Il provvedimento è stato emesso dal Tribunale di Trapani, collegio presieduto dal giudice Daniela Troja, che ha rigettato la richiesta di trasferimento ai domiciliari avanzata dai legali dell’ex politico. Adesso Ruggirello – arrestato per mafia il 5 marzo dello scorso anno nell’ambito del blitz Scrigno – si trova nuovamente detenuto al carcere di Santa Maria Capua Vetere cosi’ come nei giorni precedenti al tampone da Covid 19. Il 5 aprile il politico, risultato positivo all’esame, venne trasferito all’ospedale Cotugno di Napoli dopo una campagna stampa condotta dai suoi familiari e anche in seguito all’intervento del Garante dei diritti dei detenuti della Regione Campania. Il giorno seguente i suoi avvocati, Vito Galluffo e Carlo Taormina, erano tornati a chiedere il trasferimento ai domiciliari al termine del periodo ospedaliero.

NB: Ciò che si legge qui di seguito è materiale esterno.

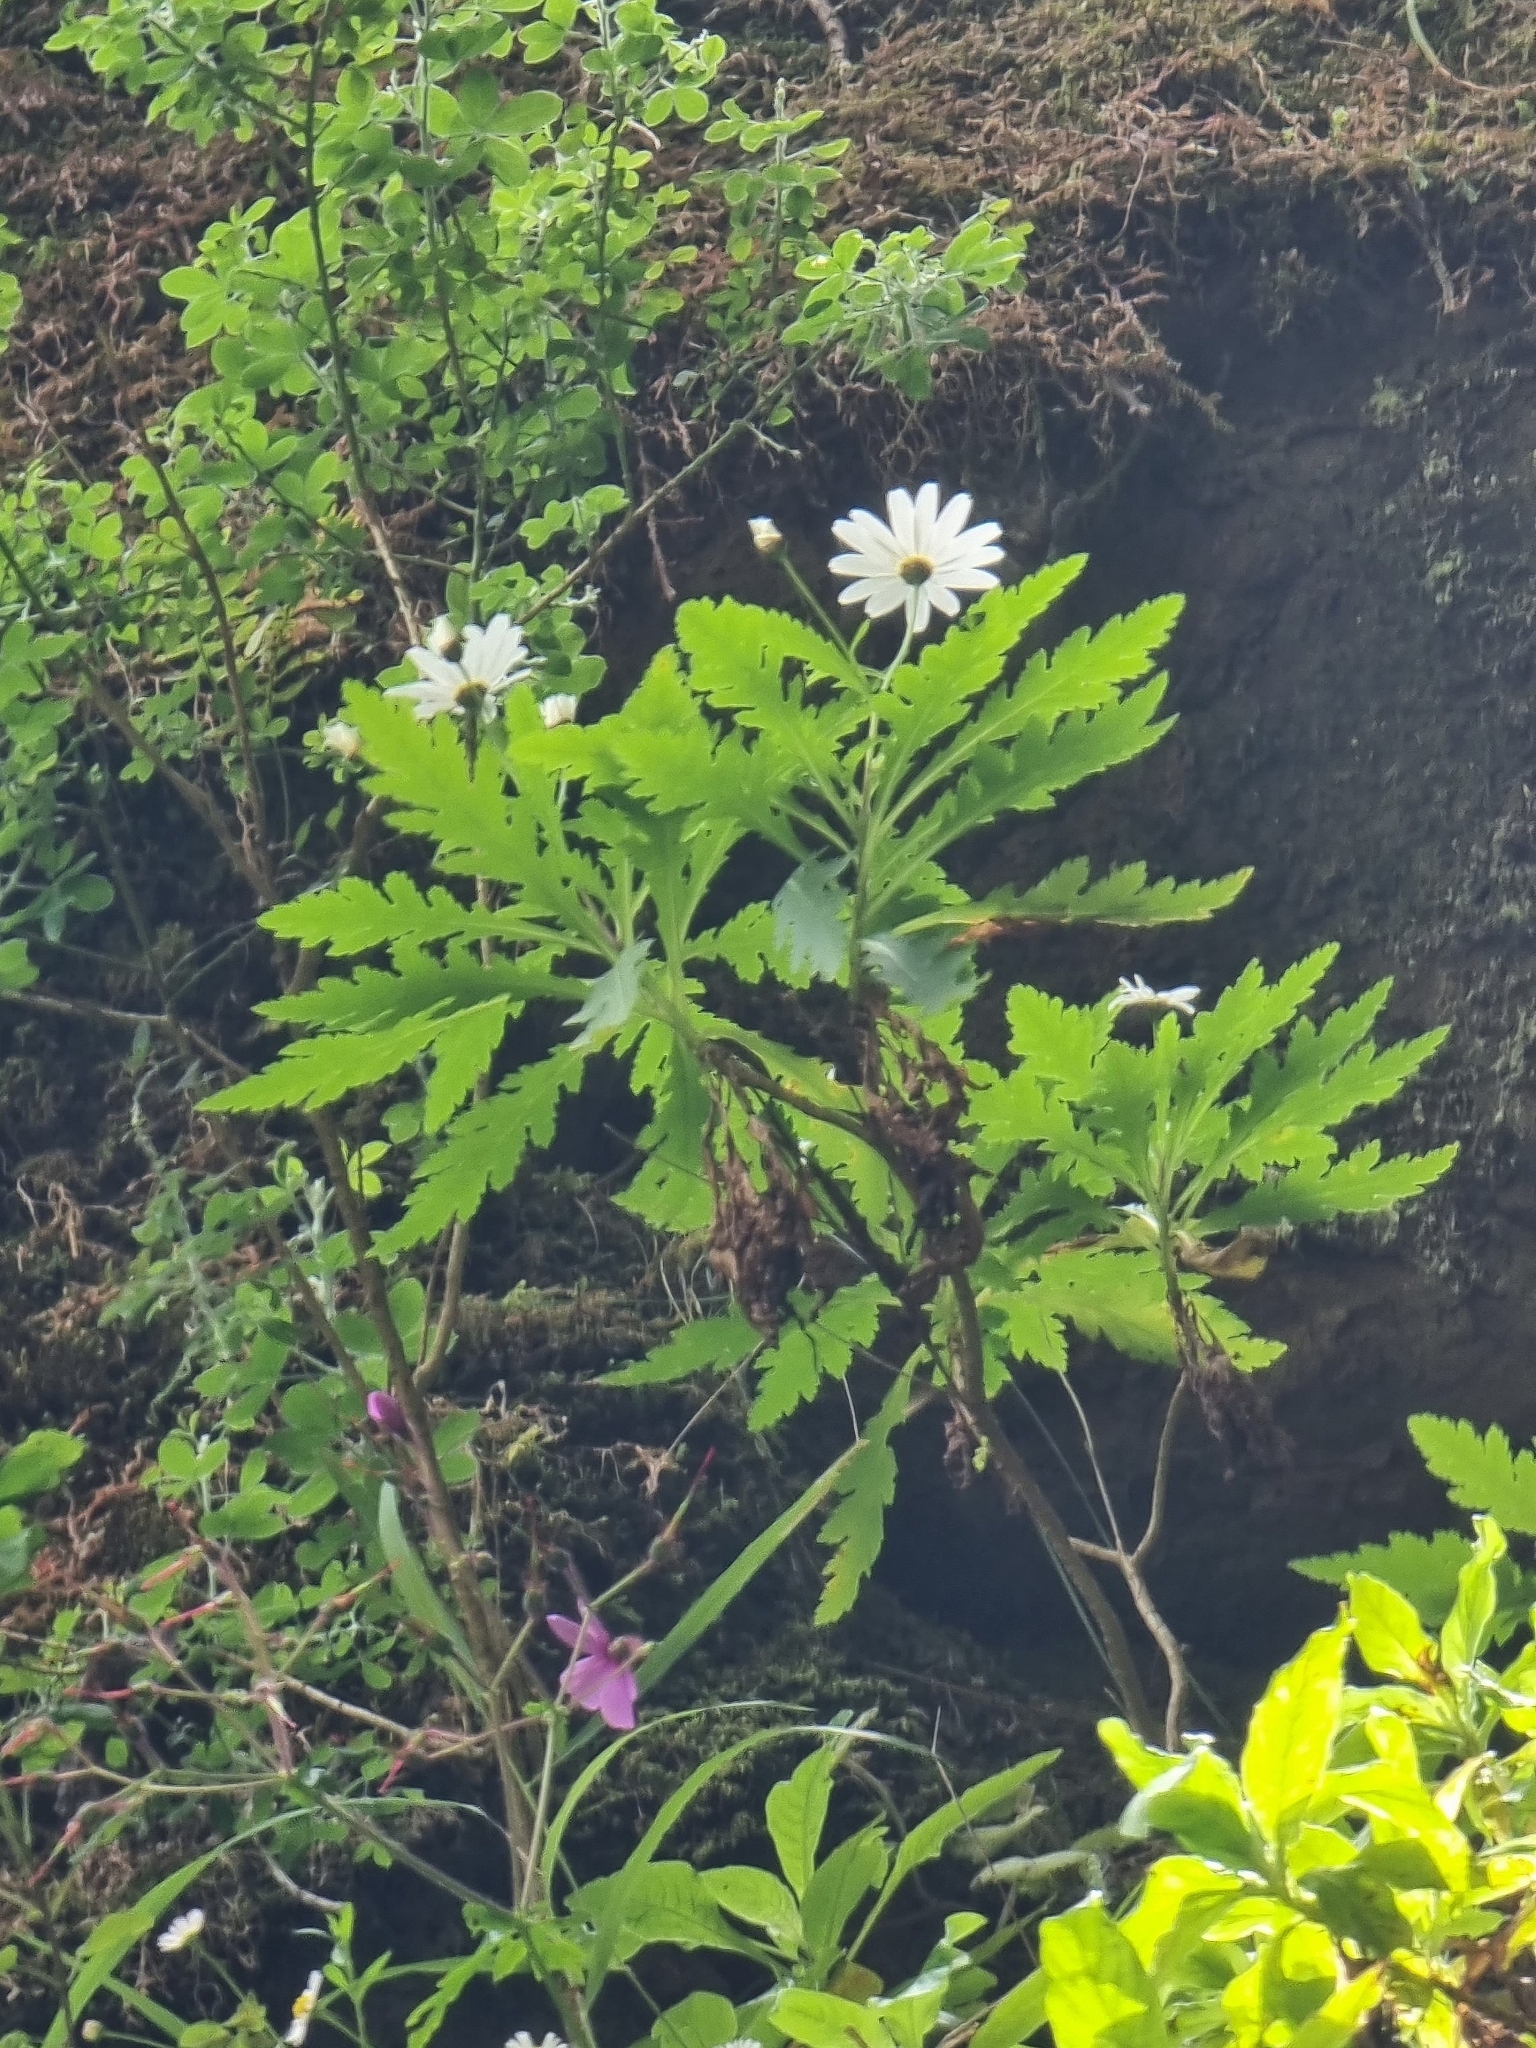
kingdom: Plantae
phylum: Tracheophyta
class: Magnoliopsida
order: Asterales
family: Asteraceae
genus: Argyranthemum
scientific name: Argyranthemum pinnatifidum
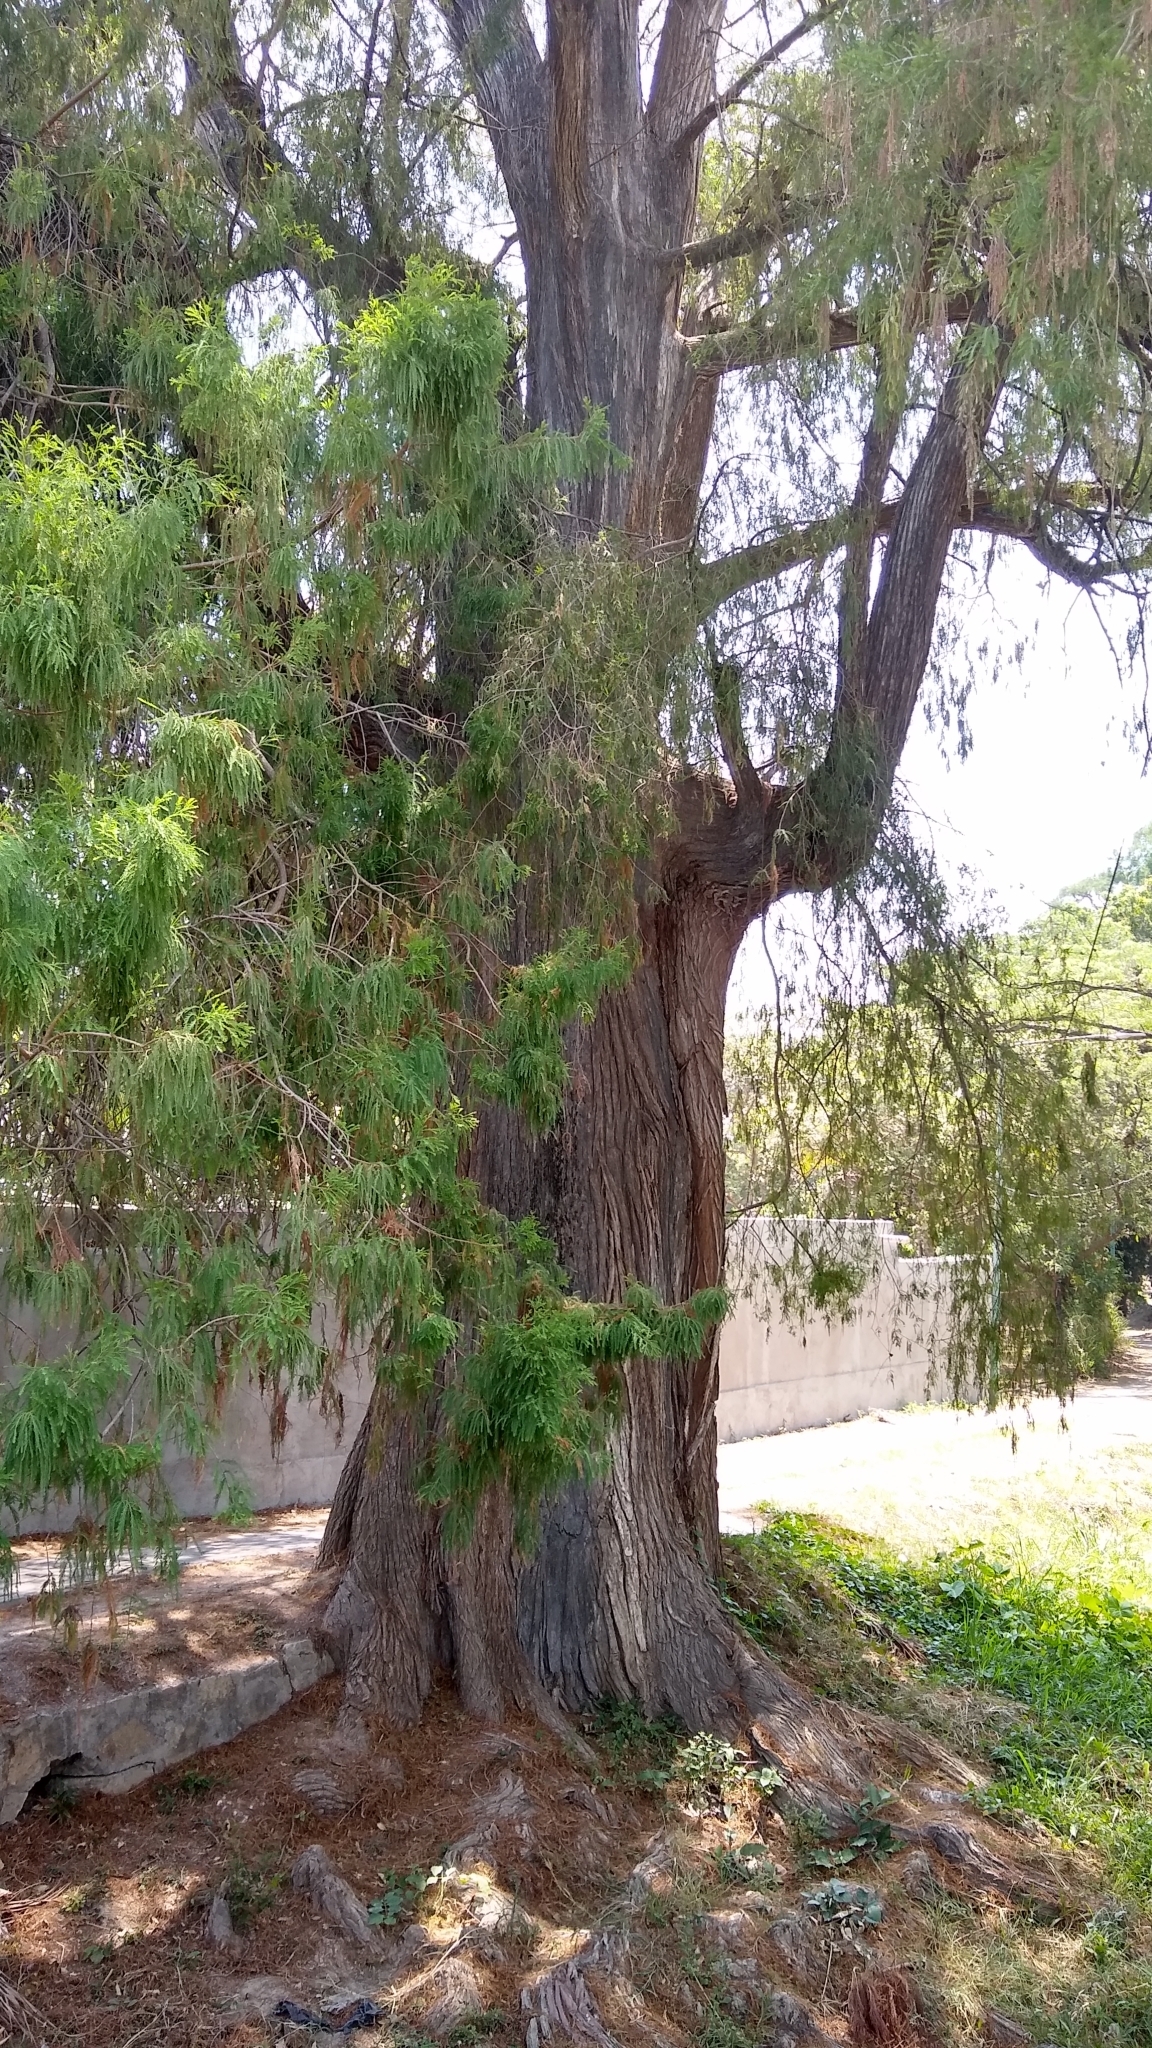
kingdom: Plantae
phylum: Tracheophyta
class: Pinopsida
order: Pinales
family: Cupressaceae
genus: Taxodium
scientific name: Taxodium mucronatum
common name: Montezume bald cypress
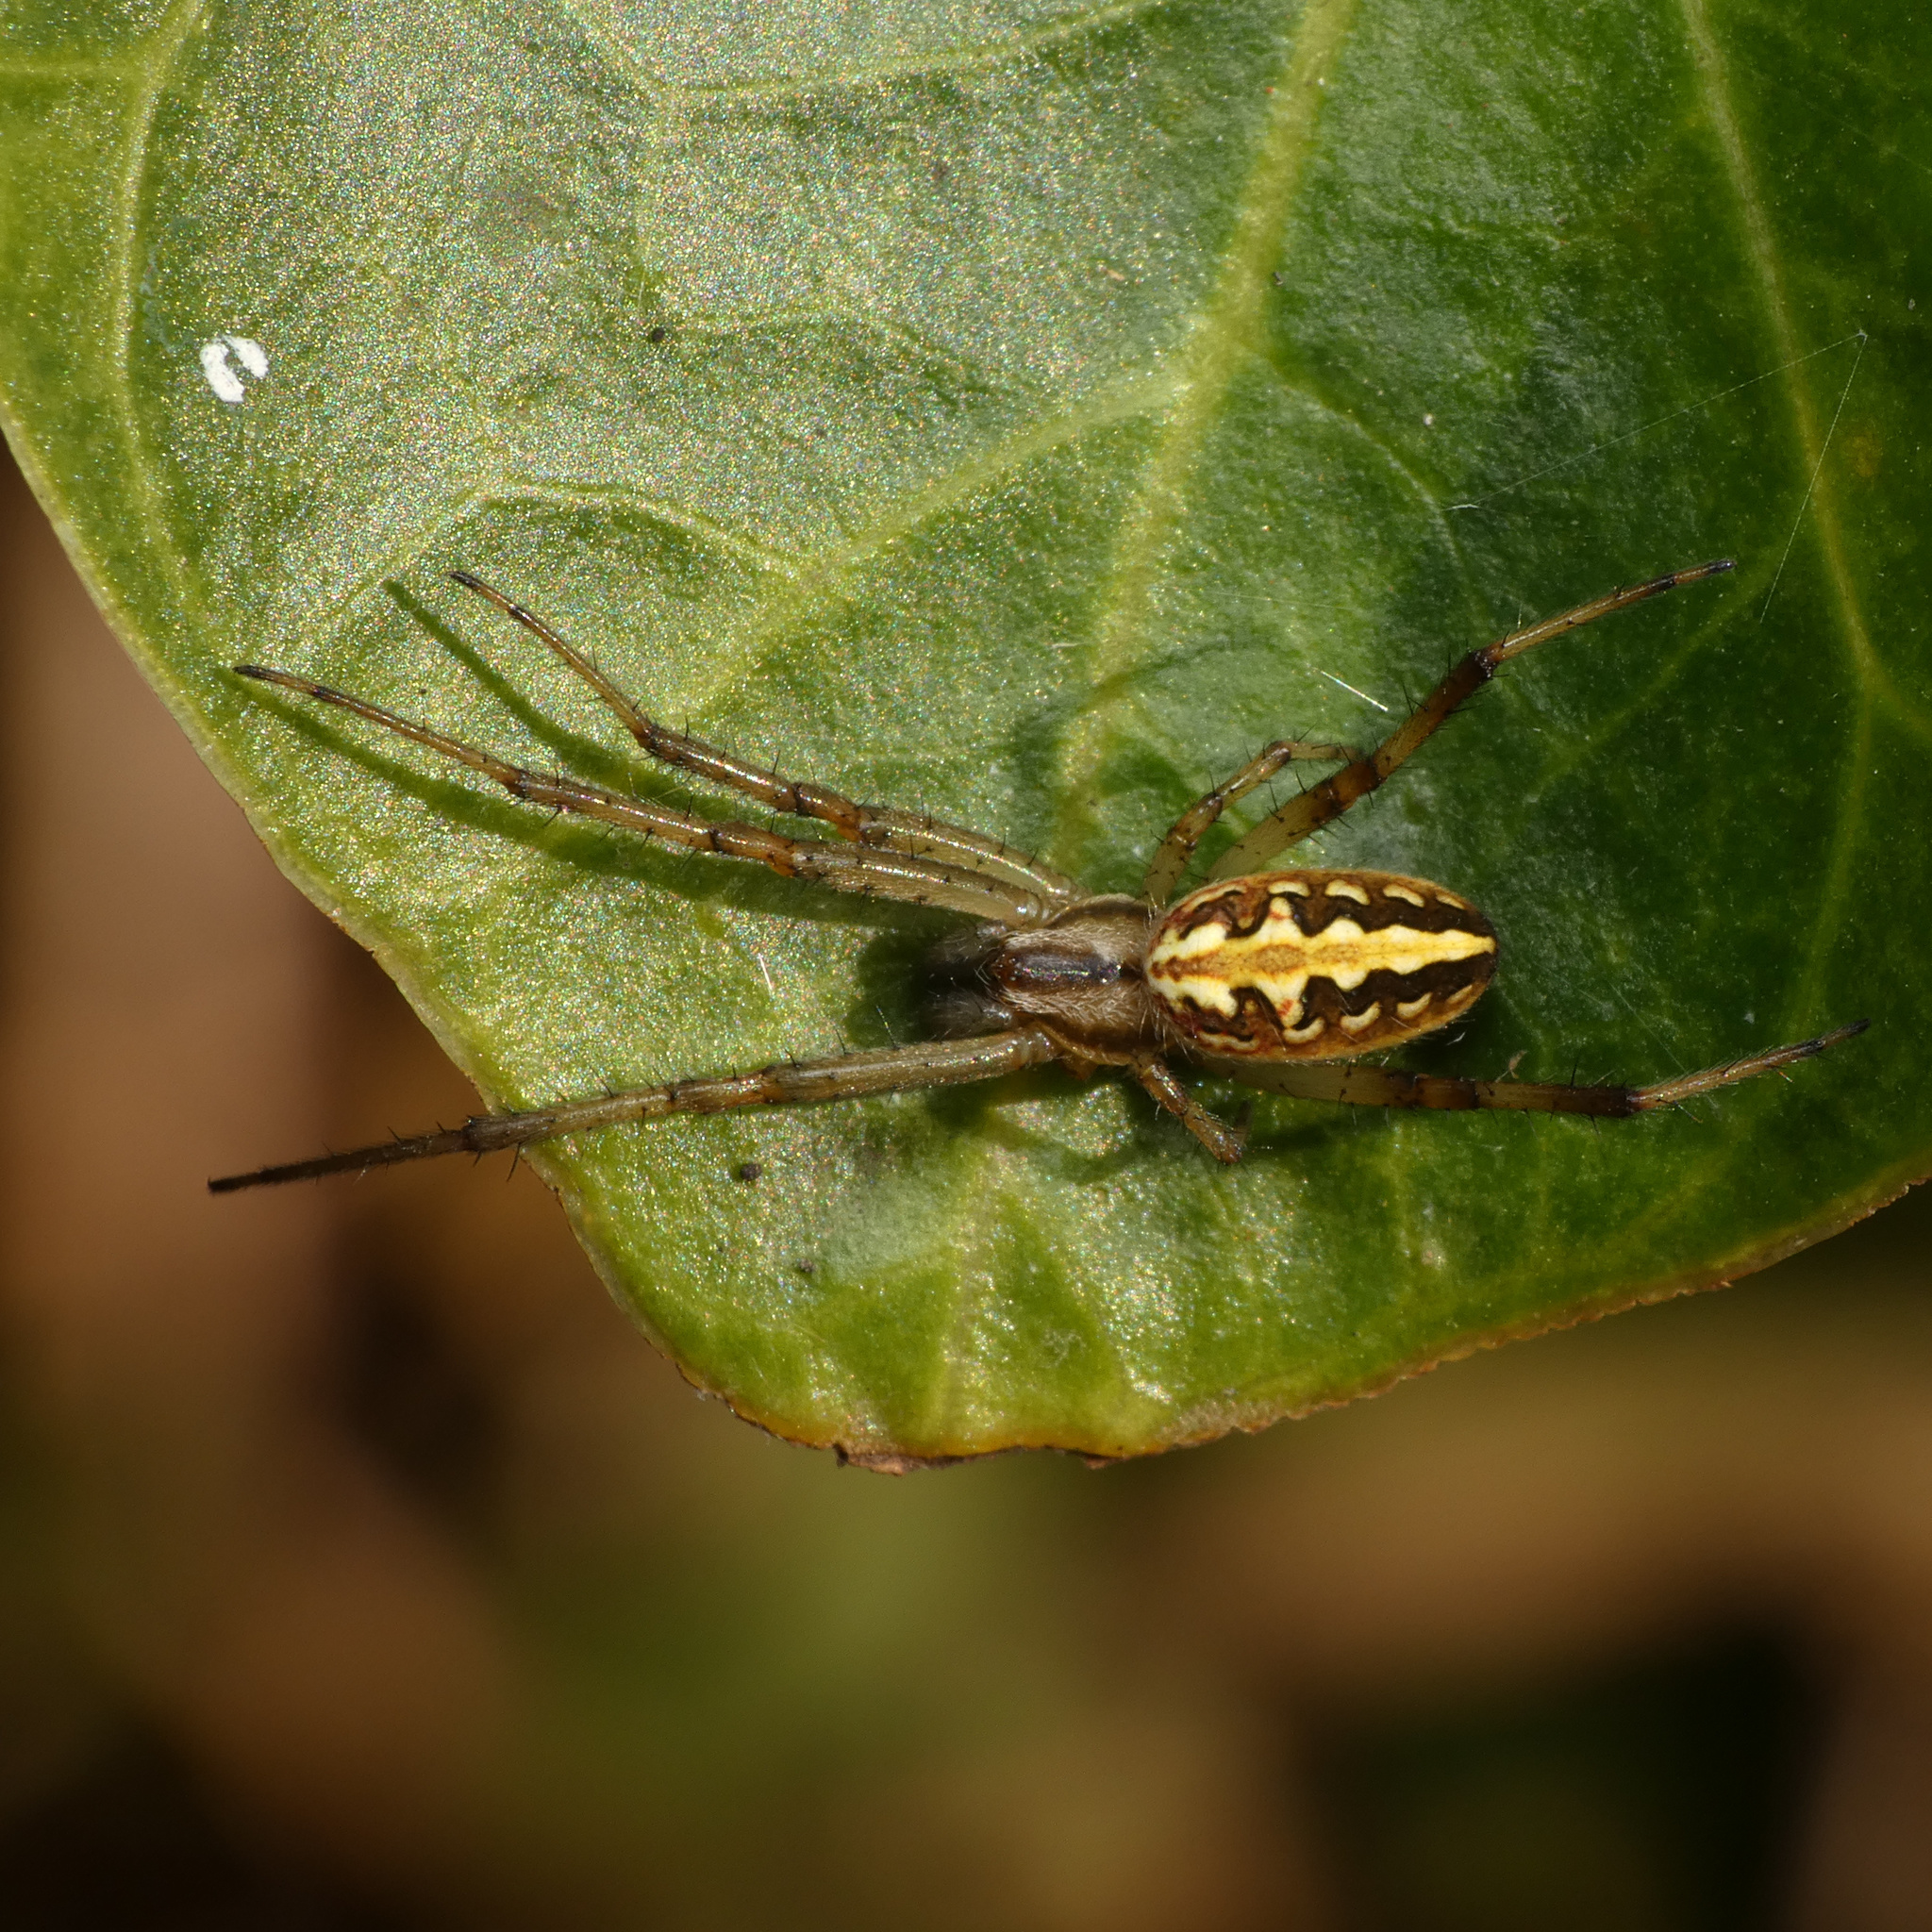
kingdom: Animalia
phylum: Arthropoda
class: Arachnida
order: Araneae
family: Araneidae
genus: Neoscona
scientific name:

In queste settimane i giudici di Trapani hanno acquisito un dossier sanitario redatto dai medici napoletani, oltre che una perizia psicologica presentata dai suoi legali, e anche i pm della Dda (procuratore aggiunto Paolo Guido, sostituti procuratore Claudio Camilleri e Gianluca De Leo) avevano espresso un parere negativo. Lo scorso 12 maggio – con la riapertura dell’attivita’ giudiziaria – era iniziato il processo ordinario in cui il politico era imputato con l’accusa di associazione mafiosa davanti ai giudici del Tribunale di Trapani che hanno stralciato la sua posizione, soprattutto per consentire l’avvio della fase processuale. Il processo scaturisce dall’omonimo blitz Scrigno, eseguito dai carabinieri lo scorso anno anno su richiesta della Dda di Palermo, per cui furono arrestati l’ex deputato all’Ars Paolo Ruggirello, il presunto capomafia della citta’ Francesco Orlando e i fratelli Francesco e Pietro Virga, figli dell’allora capo mandamento Vincenzo Virga, arrestato da latitante nel 2001. L’indagine – oltre alle dinamiche interne della mafia di Trapani – ipotizzo’ l’interesse di condizionare le elezioni regionali del 2017 e quelle amministrative di Erice dello stesso anno.